Exploitation of web vulnerabilities used to be the absolute leader in the number of attacks (over 70%). However, against the background of massive data leaks that have occurred in recent years, a large number of work emails, logins and passwords have fallen into the hands of attackers, the expert points out. All of this has made account compromise another serious security problem.
Irina Zinovkina singles out encryptors, remote control VPOs, bootloaders, spyware, data deletion software, miners, etc. among the malicious software in attacks on Russian organizations.
Among the reasons why hackers achieve their goals, the specialist names the use of outdated OS and software versions, the lack of two-factor authentication when accessing corporate resources, insufficient network segmentation, insufficiently effective configuration of protection of specific points, the presence of vulnerable services on the external perimeter, insecure storage of confidential information and weak password policy.
Network self-defense
The use of outdated versions of operating systems and software is one of the key challenges in information security, experts agree. After 2022, many foreign vendors abruptly ceased their operations in the country, which caused a crisis of confidence in foreign software, confirms Dmitry Galov.

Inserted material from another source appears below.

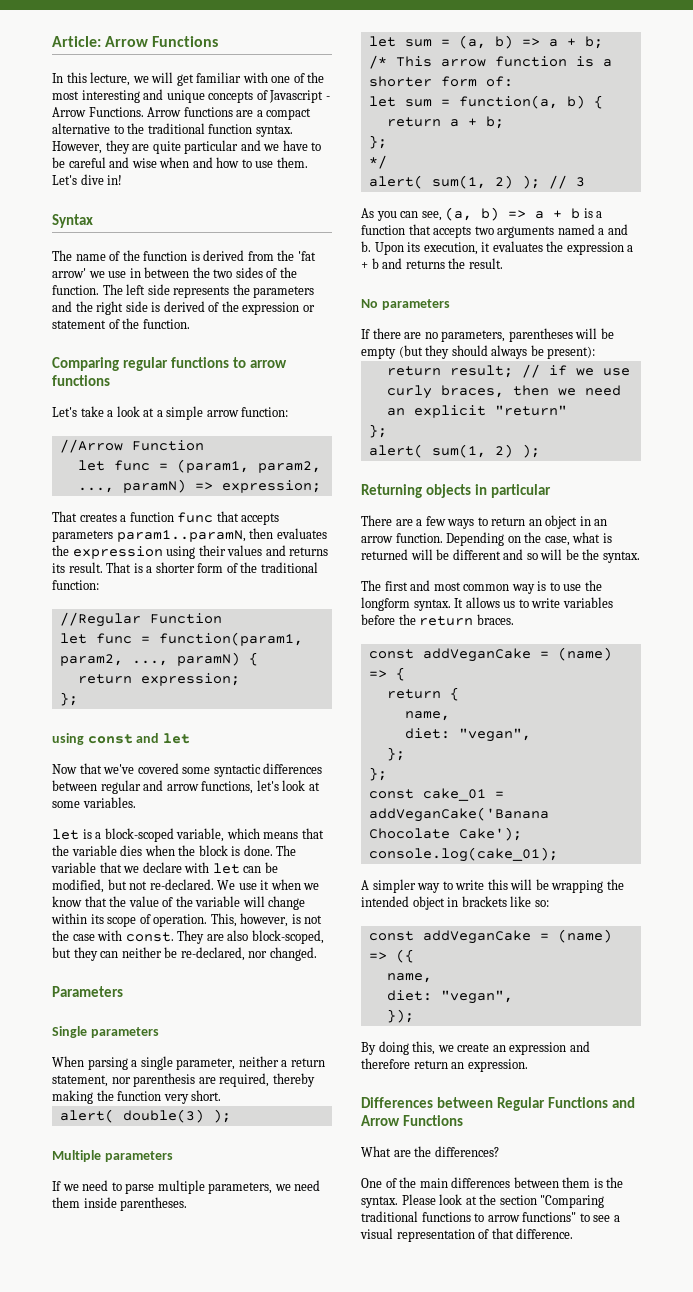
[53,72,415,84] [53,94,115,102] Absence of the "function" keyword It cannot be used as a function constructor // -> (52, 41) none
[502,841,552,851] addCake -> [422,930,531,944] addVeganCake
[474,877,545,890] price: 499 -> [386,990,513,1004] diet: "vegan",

- Corporate users could have been left without protection from cyber threats if it had not been for timely support from Russian players. At the same time, it stimulated import substitution and rapid development of cybersecurity in Russia," the expert emphasizes.
This situation has forced Russian organizations to reconsider their approaches to cybersecurity and increase investments in this area.
- And this does not go without a trace: we can see that over the past few years the level of IS expertise among domestic companies, especially among large customers, has grown significantly. The need for expert solutions and quality sources of cyber intelligence data has grown significantly," the Izvestia interlocutor is convinced.
At the moment it is possible to make life as difficult as possible for hackers by building an echeloned defense, says Alexey Ledenev, head of product expertise at PT ESC. This is necessary for the cost of an attack to rise to a level at which the point of the attack would be lost.
In a broader sense, in order to protect against cyber threats, Ivan Syukhin recommends strictly controlling remote access to the infrastructure (especially for contractors) and being extremely responsible about password policy. It is important to use account leakage monitoring services and update them in time.
In addition, according to the expert, notifications of possible compromise from the National Computer Incident Coordination Center and private companies with expertise in information security should be taken seriously.
- It is also necessary to use advanced security tools (EDR, SIEM) along with classic security software to be able to monitor events in the infrastructure and detect unwanted activity in time," the Izvestia interlocutor said.
It is also important to timely assess compromise in case of a suspected cyberattack, promptly update all software used in the infrastructure, provide the in-house IS service with constant access to the latest information about the cyber threat landscape in a particular region, and improve cyber literacy of employees, summarizes Ivan Syukhin.